CHENNAI: Tamil Nadu government’s anti-corruption wing Directorate of Vigilance and Anti-Corruption (DVAC) has gone slow on conducting surprise checks in FY25 as compared to the previous year. Additionally, not even a single surprise check was conducted at police stations in the last two years, information sourced through an RTI application showed.
Surprise checks is one of the mechanisms used by DVAC to catch illegal monetary transactions at government offices. It is dependent on the collection of intelligence and surprising corrupt officials, as opposed to trapping them while taking bribe. Surprise checks are usually conducted at departments where significant sums of money are transacted everyday (for example, registration department), with high possibility of bribery.

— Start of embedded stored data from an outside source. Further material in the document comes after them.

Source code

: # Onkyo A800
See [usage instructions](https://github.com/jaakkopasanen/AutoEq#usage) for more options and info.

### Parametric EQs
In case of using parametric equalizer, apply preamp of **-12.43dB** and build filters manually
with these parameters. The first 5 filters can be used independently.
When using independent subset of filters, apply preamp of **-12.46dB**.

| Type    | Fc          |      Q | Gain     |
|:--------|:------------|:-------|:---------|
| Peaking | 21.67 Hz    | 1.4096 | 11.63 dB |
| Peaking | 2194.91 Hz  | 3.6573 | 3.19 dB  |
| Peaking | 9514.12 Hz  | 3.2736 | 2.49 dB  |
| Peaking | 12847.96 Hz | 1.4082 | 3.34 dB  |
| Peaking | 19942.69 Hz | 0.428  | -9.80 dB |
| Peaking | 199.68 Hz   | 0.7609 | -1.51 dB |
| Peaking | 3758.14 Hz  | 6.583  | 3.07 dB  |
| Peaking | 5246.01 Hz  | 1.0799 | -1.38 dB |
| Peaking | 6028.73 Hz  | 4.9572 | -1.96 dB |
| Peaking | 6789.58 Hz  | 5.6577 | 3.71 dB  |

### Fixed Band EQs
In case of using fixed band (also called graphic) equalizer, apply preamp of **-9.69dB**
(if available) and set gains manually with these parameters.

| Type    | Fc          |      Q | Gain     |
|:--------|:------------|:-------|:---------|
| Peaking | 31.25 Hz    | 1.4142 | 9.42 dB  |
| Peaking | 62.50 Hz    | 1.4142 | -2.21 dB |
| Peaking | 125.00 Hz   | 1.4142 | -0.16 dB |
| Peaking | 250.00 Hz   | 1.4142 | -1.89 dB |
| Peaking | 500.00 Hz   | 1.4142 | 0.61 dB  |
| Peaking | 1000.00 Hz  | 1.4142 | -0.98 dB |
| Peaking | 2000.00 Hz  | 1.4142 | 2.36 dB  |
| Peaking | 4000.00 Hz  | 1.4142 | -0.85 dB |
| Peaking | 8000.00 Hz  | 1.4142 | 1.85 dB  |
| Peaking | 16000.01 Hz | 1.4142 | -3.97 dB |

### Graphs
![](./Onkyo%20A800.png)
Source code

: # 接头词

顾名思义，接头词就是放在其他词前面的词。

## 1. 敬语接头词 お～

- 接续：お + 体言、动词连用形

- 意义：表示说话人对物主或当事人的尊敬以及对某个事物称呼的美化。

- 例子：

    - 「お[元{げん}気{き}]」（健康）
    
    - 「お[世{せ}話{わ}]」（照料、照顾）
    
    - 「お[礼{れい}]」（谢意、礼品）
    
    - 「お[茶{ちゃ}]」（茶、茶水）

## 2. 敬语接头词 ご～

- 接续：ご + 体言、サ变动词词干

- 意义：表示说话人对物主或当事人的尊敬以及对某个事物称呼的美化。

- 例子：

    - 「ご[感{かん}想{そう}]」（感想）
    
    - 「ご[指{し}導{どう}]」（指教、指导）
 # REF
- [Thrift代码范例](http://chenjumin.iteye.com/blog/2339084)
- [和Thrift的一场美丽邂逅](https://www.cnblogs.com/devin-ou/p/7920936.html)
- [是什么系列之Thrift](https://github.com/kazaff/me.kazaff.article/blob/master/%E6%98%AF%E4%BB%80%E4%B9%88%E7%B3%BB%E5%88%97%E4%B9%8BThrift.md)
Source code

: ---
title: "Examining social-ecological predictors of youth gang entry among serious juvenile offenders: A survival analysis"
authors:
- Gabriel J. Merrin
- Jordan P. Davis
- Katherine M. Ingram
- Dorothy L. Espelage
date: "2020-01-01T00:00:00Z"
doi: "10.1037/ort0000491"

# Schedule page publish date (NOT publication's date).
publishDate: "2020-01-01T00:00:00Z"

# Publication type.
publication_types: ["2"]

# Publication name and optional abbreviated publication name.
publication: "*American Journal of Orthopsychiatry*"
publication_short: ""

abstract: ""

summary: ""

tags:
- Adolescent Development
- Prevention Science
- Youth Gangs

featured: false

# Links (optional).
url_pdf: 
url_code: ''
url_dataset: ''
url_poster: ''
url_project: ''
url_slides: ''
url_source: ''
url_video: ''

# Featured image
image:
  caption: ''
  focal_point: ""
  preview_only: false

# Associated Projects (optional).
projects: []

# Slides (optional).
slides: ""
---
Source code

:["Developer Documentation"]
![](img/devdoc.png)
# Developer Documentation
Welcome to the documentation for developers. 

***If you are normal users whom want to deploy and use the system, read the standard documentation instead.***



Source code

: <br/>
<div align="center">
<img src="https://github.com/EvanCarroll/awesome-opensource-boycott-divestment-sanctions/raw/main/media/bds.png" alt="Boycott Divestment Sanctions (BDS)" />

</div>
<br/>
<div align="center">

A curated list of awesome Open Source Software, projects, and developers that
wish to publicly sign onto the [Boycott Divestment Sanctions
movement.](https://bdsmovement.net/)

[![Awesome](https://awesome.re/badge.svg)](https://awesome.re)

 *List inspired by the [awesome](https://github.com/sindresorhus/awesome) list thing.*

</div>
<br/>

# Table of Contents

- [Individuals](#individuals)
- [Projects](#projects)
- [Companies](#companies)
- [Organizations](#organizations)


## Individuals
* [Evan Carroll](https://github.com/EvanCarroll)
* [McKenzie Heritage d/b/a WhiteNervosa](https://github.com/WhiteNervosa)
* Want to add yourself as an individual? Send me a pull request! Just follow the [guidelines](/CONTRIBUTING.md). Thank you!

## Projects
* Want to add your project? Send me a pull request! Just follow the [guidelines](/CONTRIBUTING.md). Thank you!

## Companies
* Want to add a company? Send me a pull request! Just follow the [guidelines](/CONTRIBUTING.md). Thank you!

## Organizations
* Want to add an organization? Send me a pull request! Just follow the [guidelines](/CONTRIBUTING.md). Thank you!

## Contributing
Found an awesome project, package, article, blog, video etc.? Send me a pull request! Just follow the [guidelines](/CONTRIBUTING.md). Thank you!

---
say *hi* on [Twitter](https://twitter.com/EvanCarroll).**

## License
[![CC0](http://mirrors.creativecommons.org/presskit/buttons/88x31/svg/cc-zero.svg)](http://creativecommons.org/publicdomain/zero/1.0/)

In response to an RTI filed by Ramiah Ariya, a resident of Chennai, DVAC said that they conducted 140 surprise checks in FY24 and 45 in FY25. No surprise checks were conducted by DVAC at police stations. In response to a similar RTI in 2022, DVAC had said that only five surprise checks had been conducted at police stations in FY21 and FY22, three of which had led to the registration of cases.
Historically, DVAC has been lax in conducting surprise checks at police stations; RTI data had shown that there had not been a single check from 2011-18. “Apart from nabbing bribe collection by cops, such surprise checks can also help prevent other illegal activities in police stations, like custodial violence,” Ariya said.
DVAC sources said that surprise checks are reserved for government offices where they have information of bribe money amassed and that this may not happen at police stations. Additionally, sleuths may be unable to retain the ‘surprise’ element while raiding police stations, the sources explained.
Activist and NGO Arappor Iyakkam’s convenor Jayaram Venkatesan said the data was an indicator of how DVAC does not want to target corruption in police and the agency’s lack of independence. “DVAC’s personnel is made up of cops who are deputed from state police. How will they act against their own,” he said, adding that even surprise checks at traffic junctions could be conducted to nab officials taking bribes.
Furthermore, DVAC’s own actions indicate evidence of corruption in police stations; at least 60 cops were accused in the agency’s cases in the last two years. Last year, the agency arrested a motor vehicle inspector in Salem who tried to bribe an inspector working in DVAC itself.